● **AIM OF THE EXERCISE**: Go through the lines below, tally those that include the word "Hotkeys", and give only the tally.
(DATA EXTRACT)
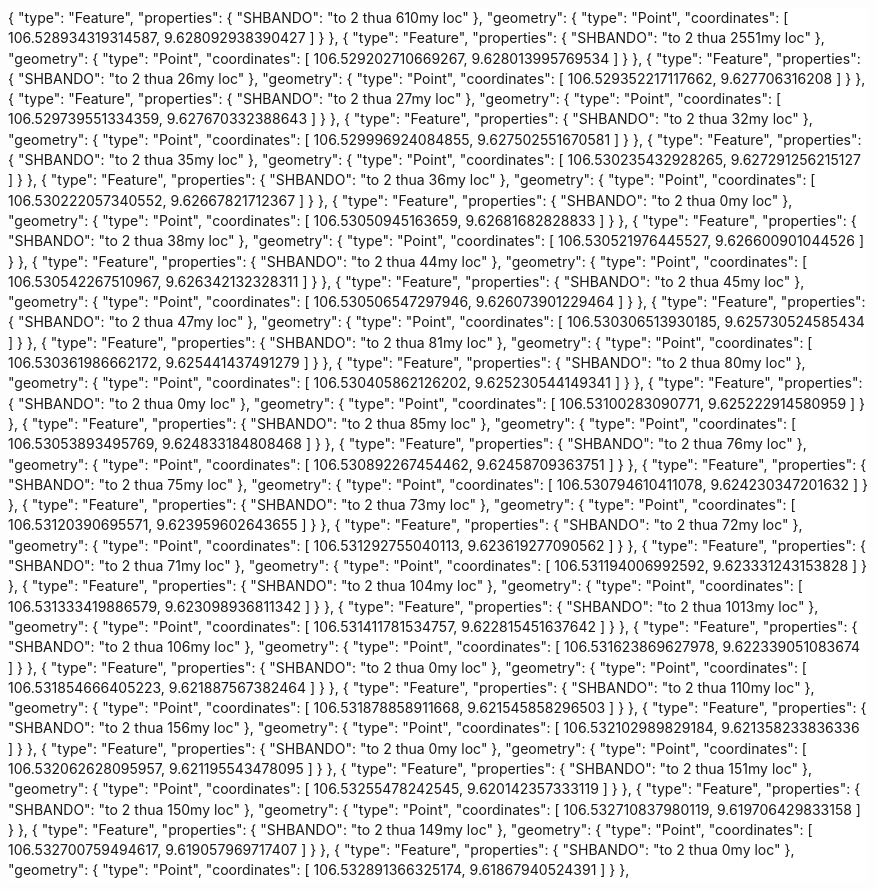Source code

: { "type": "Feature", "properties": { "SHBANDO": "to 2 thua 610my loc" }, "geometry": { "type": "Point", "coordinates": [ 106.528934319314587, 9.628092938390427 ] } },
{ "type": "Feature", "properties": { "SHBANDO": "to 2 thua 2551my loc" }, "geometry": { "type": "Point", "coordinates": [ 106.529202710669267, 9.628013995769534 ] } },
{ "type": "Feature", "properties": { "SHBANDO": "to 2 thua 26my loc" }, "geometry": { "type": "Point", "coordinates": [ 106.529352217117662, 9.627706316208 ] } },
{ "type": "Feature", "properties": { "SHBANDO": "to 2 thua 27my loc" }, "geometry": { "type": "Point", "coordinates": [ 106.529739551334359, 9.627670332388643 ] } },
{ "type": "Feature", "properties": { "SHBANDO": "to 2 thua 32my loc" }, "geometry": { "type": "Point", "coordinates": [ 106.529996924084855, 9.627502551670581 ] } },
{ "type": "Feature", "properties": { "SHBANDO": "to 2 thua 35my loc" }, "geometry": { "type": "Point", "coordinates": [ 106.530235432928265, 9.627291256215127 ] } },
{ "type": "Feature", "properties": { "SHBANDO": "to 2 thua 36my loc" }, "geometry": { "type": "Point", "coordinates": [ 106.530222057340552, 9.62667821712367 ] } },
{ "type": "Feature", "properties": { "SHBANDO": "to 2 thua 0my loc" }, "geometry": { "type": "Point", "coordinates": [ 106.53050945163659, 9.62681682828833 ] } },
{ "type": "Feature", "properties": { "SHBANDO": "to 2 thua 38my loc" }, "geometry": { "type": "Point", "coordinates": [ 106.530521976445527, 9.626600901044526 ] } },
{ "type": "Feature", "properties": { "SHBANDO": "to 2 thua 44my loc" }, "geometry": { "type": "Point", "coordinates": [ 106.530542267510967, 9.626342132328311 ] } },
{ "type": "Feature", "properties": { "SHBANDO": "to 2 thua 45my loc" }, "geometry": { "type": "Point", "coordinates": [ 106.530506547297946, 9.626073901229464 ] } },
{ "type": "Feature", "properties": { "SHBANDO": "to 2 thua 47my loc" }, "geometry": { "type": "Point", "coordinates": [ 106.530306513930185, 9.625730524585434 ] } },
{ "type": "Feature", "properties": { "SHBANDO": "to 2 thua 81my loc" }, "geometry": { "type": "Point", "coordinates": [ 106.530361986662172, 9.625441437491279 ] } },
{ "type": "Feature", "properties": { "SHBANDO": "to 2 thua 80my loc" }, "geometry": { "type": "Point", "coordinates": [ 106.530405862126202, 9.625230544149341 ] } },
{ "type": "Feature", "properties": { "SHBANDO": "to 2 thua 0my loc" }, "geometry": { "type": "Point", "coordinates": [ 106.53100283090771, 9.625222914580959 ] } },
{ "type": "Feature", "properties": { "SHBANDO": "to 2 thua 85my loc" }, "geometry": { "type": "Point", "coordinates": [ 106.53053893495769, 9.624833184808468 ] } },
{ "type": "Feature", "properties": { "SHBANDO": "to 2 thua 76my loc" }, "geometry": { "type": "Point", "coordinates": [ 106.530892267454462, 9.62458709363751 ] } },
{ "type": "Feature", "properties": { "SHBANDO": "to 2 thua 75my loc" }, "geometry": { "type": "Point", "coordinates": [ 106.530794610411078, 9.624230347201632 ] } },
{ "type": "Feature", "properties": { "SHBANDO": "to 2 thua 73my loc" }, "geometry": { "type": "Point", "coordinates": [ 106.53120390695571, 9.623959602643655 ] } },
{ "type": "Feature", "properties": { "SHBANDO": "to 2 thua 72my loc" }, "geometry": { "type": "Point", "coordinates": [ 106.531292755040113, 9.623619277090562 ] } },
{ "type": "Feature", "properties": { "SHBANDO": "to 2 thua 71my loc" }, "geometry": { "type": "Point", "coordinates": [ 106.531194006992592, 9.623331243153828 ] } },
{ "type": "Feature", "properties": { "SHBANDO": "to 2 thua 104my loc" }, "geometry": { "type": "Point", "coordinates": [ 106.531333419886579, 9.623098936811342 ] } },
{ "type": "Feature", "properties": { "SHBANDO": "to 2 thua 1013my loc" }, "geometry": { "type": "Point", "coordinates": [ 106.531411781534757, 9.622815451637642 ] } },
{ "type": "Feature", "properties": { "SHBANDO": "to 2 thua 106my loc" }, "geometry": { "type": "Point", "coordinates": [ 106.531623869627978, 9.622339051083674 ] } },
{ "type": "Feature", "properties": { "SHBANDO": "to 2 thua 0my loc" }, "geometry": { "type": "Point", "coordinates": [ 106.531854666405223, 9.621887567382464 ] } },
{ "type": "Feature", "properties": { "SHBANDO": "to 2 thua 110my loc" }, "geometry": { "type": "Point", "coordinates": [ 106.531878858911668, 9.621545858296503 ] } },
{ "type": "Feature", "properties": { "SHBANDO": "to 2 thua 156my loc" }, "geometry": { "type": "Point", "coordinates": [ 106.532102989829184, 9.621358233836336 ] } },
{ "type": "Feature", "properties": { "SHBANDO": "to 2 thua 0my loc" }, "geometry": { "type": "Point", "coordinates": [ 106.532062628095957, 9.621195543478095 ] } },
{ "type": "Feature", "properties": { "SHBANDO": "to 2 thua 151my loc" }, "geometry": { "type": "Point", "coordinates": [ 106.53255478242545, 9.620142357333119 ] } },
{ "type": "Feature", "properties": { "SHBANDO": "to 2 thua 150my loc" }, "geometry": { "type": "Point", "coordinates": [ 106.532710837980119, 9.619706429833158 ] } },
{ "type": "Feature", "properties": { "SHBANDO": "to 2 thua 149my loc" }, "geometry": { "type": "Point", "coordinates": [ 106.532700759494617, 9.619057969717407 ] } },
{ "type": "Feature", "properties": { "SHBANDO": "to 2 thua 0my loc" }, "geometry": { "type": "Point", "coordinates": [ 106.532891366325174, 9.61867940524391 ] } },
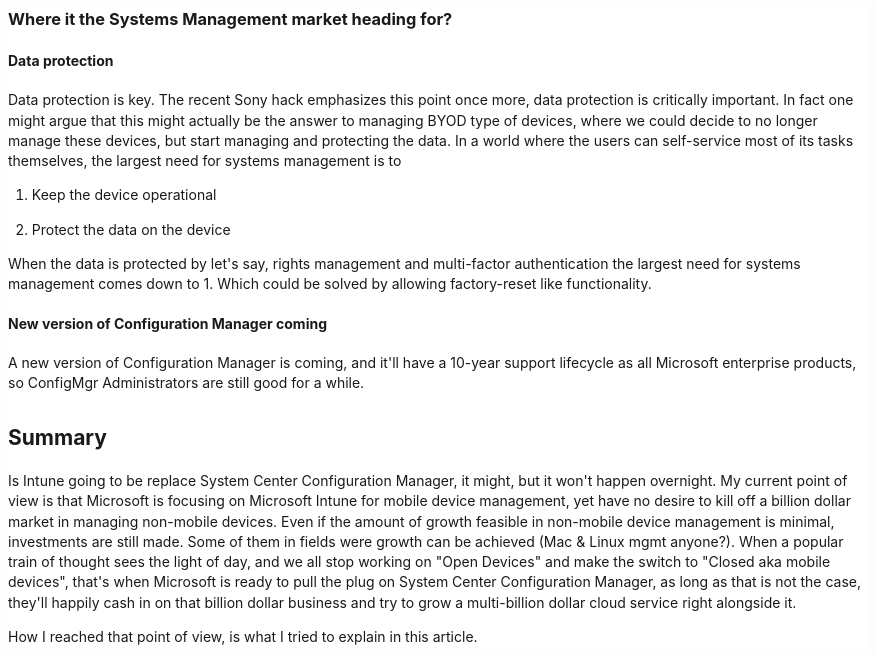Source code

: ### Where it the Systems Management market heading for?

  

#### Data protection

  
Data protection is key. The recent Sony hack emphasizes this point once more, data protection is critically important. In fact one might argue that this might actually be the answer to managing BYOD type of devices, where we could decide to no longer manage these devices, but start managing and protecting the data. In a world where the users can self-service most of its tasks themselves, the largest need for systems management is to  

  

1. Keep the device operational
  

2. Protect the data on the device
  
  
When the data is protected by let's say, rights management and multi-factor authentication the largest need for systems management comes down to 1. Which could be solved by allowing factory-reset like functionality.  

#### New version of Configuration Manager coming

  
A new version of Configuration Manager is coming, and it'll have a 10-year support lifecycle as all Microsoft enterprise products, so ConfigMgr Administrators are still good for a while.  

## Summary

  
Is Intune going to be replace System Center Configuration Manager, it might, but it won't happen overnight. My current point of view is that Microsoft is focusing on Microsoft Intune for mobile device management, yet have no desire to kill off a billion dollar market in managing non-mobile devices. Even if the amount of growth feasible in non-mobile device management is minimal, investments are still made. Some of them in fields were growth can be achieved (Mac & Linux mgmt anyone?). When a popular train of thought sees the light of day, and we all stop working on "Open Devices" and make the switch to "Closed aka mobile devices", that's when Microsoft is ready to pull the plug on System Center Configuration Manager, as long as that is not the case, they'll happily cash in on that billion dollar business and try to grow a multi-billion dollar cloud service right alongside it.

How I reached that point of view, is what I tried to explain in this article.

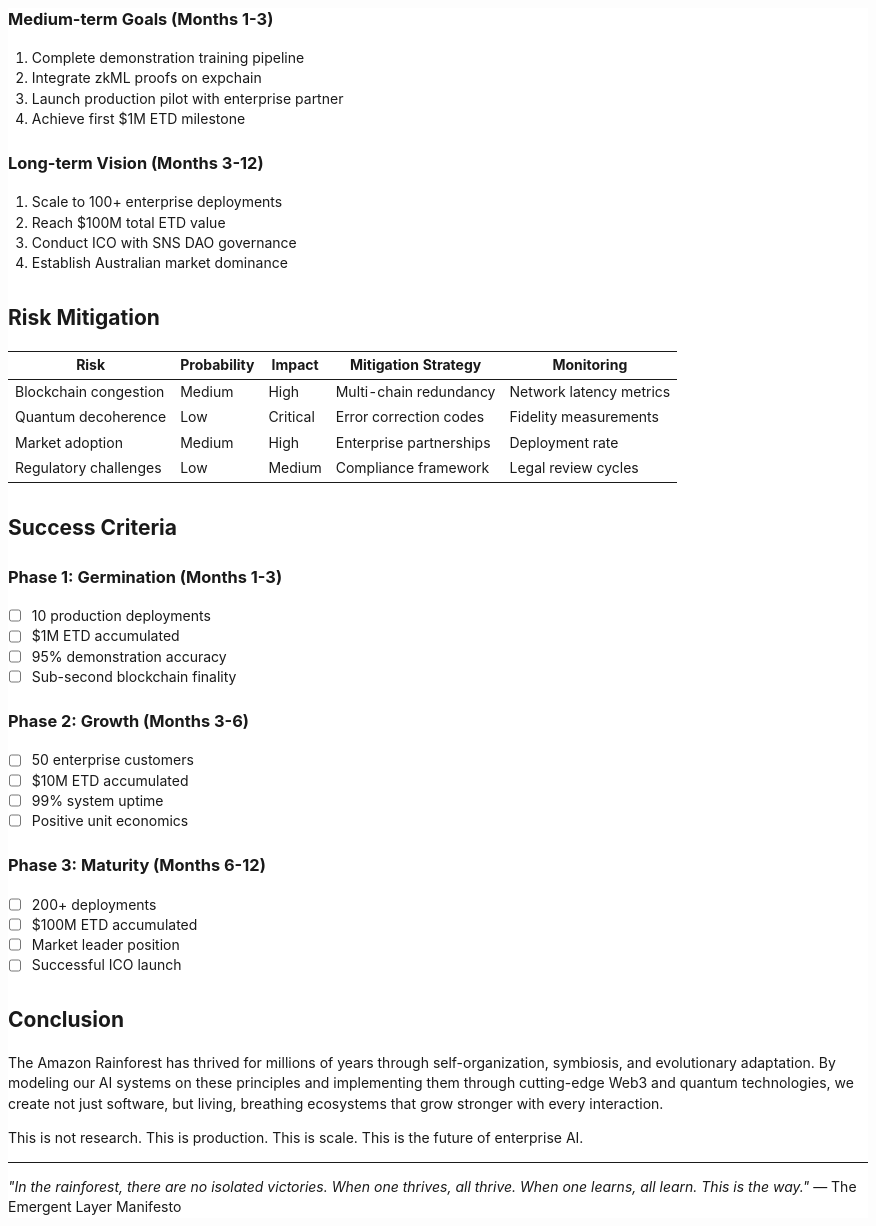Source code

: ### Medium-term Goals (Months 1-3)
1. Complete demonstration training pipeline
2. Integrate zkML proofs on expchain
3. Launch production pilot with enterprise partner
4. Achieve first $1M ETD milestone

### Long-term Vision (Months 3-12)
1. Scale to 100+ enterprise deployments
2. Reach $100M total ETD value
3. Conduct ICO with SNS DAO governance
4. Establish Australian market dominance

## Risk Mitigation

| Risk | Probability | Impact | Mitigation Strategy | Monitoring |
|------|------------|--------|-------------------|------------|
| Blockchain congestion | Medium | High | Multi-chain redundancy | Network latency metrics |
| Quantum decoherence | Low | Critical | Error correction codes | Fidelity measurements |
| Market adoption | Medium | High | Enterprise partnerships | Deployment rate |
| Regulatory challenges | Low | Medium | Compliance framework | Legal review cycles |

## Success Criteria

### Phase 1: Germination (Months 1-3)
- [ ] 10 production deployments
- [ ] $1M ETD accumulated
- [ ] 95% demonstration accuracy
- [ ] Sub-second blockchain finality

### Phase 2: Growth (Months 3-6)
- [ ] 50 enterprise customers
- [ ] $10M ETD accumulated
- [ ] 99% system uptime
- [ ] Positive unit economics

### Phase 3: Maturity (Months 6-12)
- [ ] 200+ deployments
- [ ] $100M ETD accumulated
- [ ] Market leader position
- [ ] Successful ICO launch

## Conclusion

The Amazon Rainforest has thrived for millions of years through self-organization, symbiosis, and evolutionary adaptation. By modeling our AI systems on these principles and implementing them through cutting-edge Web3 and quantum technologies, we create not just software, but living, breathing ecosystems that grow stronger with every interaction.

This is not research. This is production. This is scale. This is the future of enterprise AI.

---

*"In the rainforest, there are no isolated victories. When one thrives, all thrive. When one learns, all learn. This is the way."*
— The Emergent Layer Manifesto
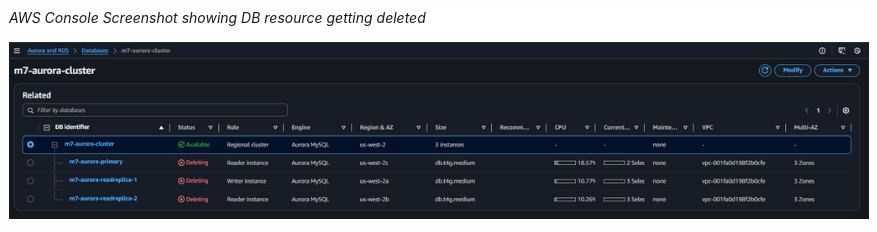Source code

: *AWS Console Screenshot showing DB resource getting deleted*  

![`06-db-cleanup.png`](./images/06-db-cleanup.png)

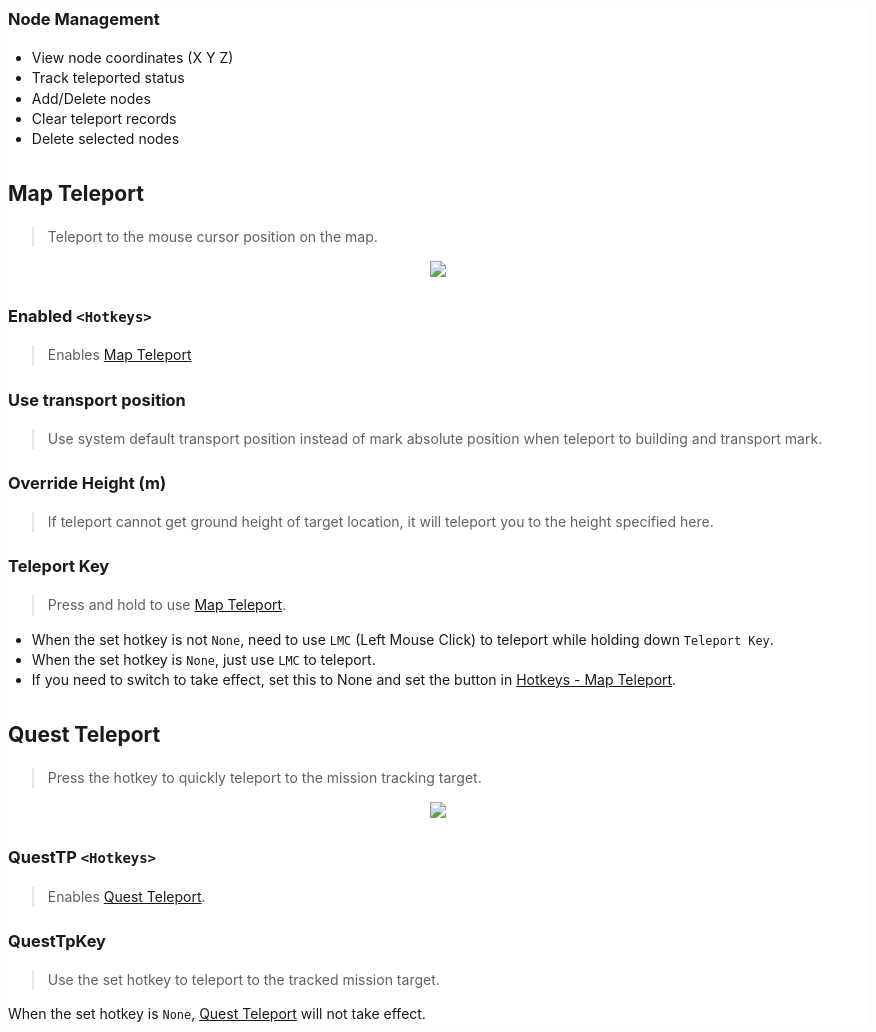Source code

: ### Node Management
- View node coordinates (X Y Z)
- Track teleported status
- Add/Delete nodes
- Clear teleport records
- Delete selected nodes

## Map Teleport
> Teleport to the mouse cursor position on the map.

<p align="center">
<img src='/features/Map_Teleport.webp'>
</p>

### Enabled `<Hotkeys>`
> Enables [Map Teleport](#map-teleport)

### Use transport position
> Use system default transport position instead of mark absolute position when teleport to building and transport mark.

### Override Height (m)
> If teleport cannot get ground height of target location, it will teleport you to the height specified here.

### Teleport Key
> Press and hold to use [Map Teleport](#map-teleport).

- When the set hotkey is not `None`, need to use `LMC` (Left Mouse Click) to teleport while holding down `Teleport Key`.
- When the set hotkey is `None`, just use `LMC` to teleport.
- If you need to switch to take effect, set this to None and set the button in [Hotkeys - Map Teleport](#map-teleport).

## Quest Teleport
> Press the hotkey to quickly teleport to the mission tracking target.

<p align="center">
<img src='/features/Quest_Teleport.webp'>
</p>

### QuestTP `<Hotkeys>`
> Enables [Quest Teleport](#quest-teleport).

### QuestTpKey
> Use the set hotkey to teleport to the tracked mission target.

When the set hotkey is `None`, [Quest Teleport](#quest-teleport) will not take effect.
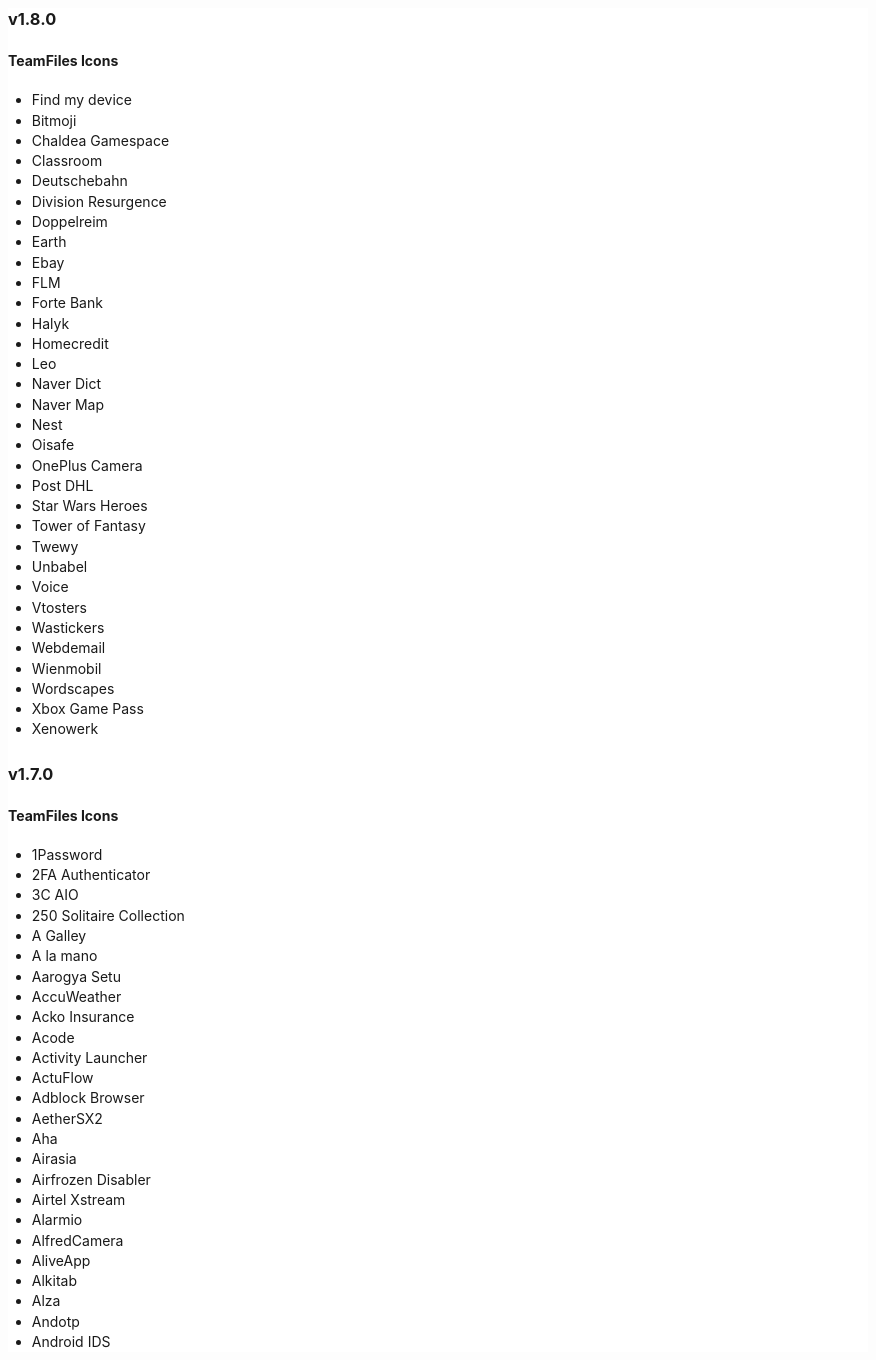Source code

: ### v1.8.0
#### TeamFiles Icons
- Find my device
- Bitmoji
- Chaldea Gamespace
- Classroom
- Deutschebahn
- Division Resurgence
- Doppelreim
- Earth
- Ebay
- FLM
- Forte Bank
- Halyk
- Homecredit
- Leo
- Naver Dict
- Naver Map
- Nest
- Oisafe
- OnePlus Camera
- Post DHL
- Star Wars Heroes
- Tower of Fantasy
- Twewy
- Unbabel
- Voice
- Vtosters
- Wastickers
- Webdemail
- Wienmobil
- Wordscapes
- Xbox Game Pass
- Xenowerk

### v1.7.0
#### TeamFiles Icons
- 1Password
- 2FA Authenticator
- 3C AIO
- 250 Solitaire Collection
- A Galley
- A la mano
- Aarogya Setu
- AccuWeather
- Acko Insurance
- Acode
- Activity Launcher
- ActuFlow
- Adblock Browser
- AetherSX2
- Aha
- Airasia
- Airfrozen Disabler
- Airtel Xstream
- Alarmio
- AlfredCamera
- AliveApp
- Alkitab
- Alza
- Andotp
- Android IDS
(End DATA EXTRACT)
● **EXERCISE OUTPUT**: 3